My first thought was that I should loop through and check whether each item in a sublist is in any of the other lists, if yes, merge the lists and then start over, but that seems terribly inefficient. I did some searching and found this: Python - dividing a list-of-lists to groups but my data isn't structured. Also, my actual data is a series of strings and thus not sortable in any meaningful sense.

I can write some gnarly looping code to make this work, but I was wondering if there are any built-in functions that would make this sort of comparison easier. Maybe something in list comprehensions?

Answer 1

I think this is a reasonably efficient way of doing it, if I understand your question correctly. The result here will be a list of sets.

Maybe the missing bit of knowledge was d & g (also written d.intersection(g)) for finding the set intersection, along with the fact that an empty set is "falsey" in Python

data = [[1,2,3],[3,4],[5,6,7],[1,8,9,10]]

result = []

for d in data:
    d = set(d)

    matched = [d]
    unmatched = []
    # first divide into matching and non-matching groups
    for g in result:
        if d & g:
            matched.append(g)
        else:
            unmatched.append(g)
    # then combine all matching groups into one group
    # while leaving unmatched groups intact
    result = unmatched + [set().union(*matched)]

print(result)
# [set([5, 6, 7]), set([1, 2, 3, 4, 8, 9, 10])]

We start with no groups at all (result = []).
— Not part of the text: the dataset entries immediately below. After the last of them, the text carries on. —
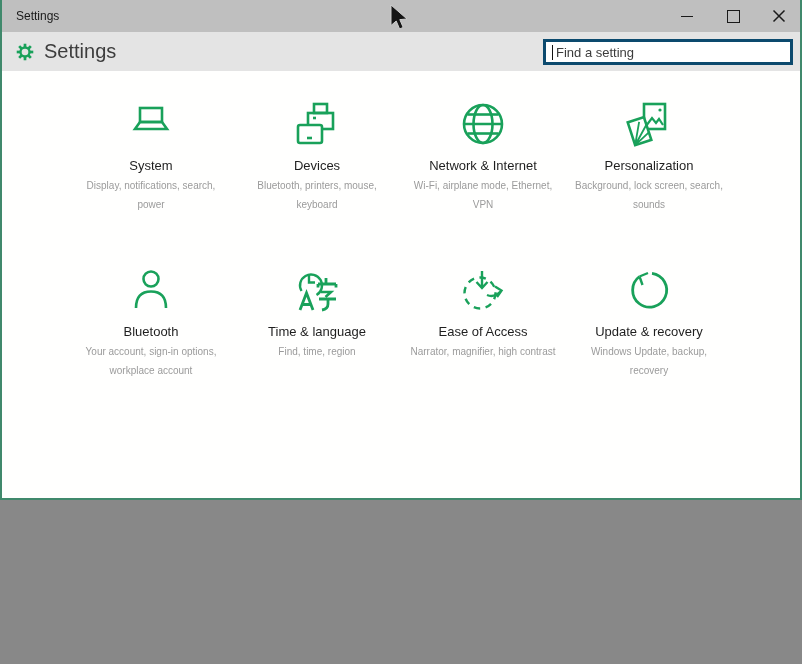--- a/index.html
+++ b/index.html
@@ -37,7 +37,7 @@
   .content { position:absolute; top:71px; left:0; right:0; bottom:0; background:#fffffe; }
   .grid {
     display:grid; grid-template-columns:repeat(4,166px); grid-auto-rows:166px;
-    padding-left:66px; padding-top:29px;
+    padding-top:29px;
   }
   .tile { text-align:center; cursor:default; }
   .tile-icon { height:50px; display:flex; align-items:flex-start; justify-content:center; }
Then we take the first list from the data. We then check which of the existing groups intersect this list and which don't. Then we merge all of these matching groups along with the list (achieved by starting with matched = [d]). We don't touch the non-matching groups (though maybe some of these will end up being merged in a later iteration). If you add a line print(result) in each loop you should be able to see how it's built up.
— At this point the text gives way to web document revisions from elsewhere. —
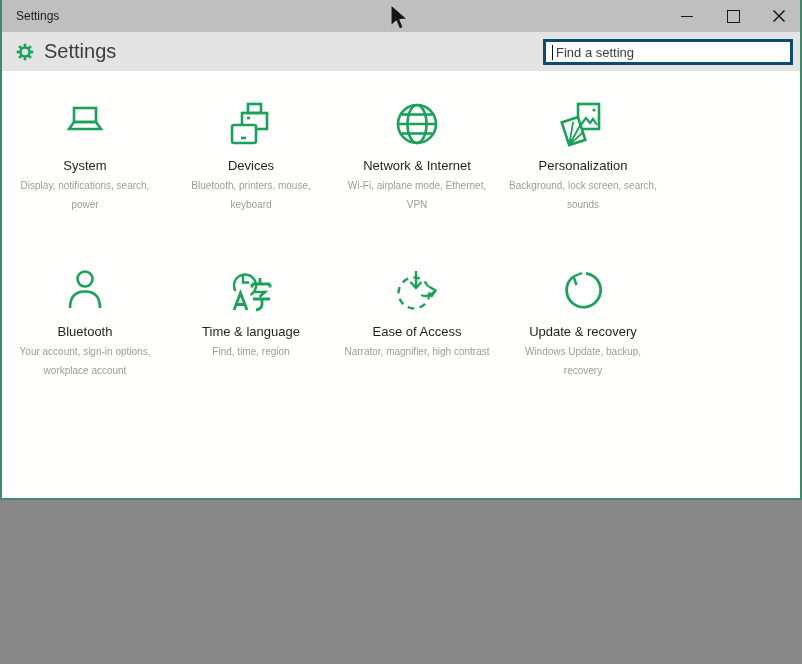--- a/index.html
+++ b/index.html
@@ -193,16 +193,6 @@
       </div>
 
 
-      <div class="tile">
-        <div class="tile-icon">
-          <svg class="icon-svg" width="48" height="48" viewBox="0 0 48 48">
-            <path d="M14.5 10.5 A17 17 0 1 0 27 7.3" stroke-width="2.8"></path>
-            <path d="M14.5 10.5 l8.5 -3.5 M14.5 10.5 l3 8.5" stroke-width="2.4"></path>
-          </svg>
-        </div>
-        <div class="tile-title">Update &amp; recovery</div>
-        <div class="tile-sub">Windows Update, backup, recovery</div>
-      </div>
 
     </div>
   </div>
The union of all the sets in matched is computed by set().union(*matched). For reference:

• Pythonic Way to Create Union of All Values Contained in Multiple Lists
• What does the Star operator mean?

Answer 2

I assume that you want to merge lists that contain any common element.

Here is a function that looks efficiently (to the best of my knowledge) if any two lists contain at least one common element (according to the == operator)
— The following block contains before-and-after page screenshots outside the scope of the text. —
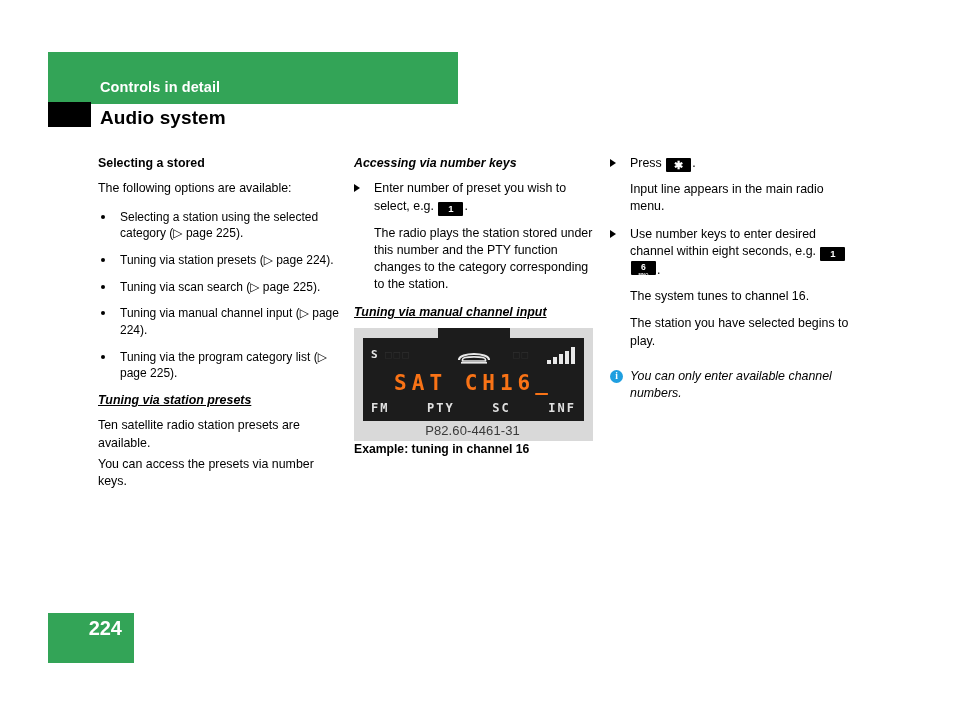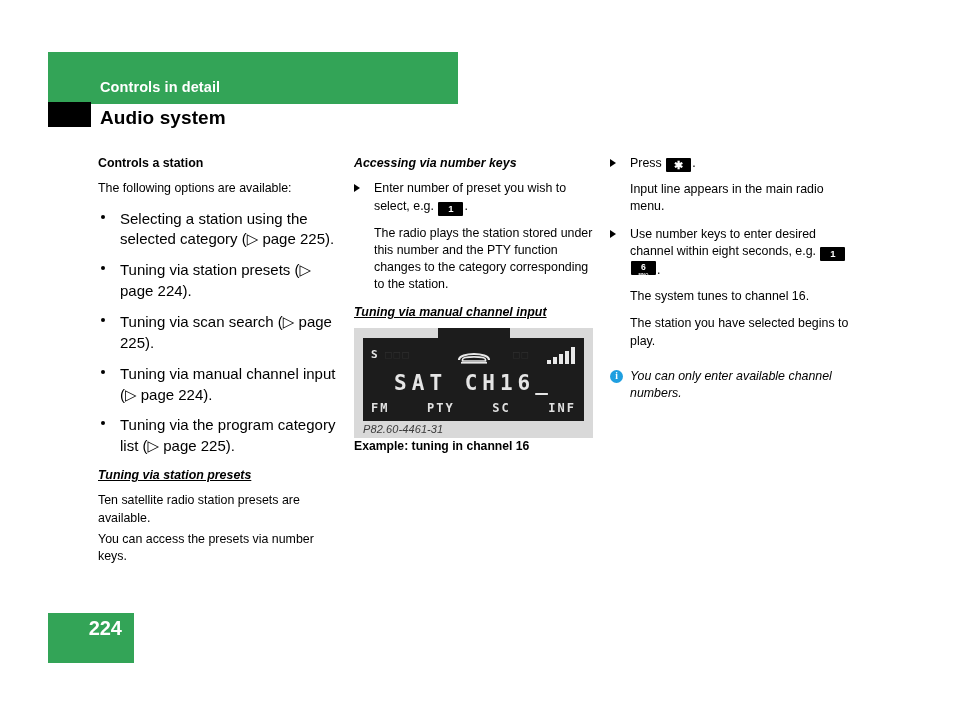--- a/index.html
+++ b/index.html
@@ -337,7 +337,7 @@
 <div class="header-subtitle">Audio system</div>
 
 <div class="col col-1">
-  <h3 class="sec-bold">Controls a station</h3>
+  <h3 class="sec-bold">Selecting a stored</h3>
   <p class="para">The following options are available:</p>
 
   <ul class="bullets">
import functools #python 2.5+
def seematch(X,Y):
    return functools.reduce(lambda x,y : x|y,functools.reduce(lambda x,y : x+y, [[k==l for k in X ] for l in Y]))

it would be even faster if you would use a reduce that can be interrupted when finding "true" as described here: Stopping a Reduce() operation mid way. Functional way of doing partial running sum

I was trying to find an elegant way to iterate fast after having that in place, but I think a good way would be simply looping once and creating an other container that will contain the "merged" lists. You loop once on the lists contained on the original list and for every new list created on the proxy list.

Having said that - it seems there might be a much better option - see if you can do away with that redundancy by some sort of book-keeping on the previous steps.

I know this is an incomplete answer - hope that helped anyway!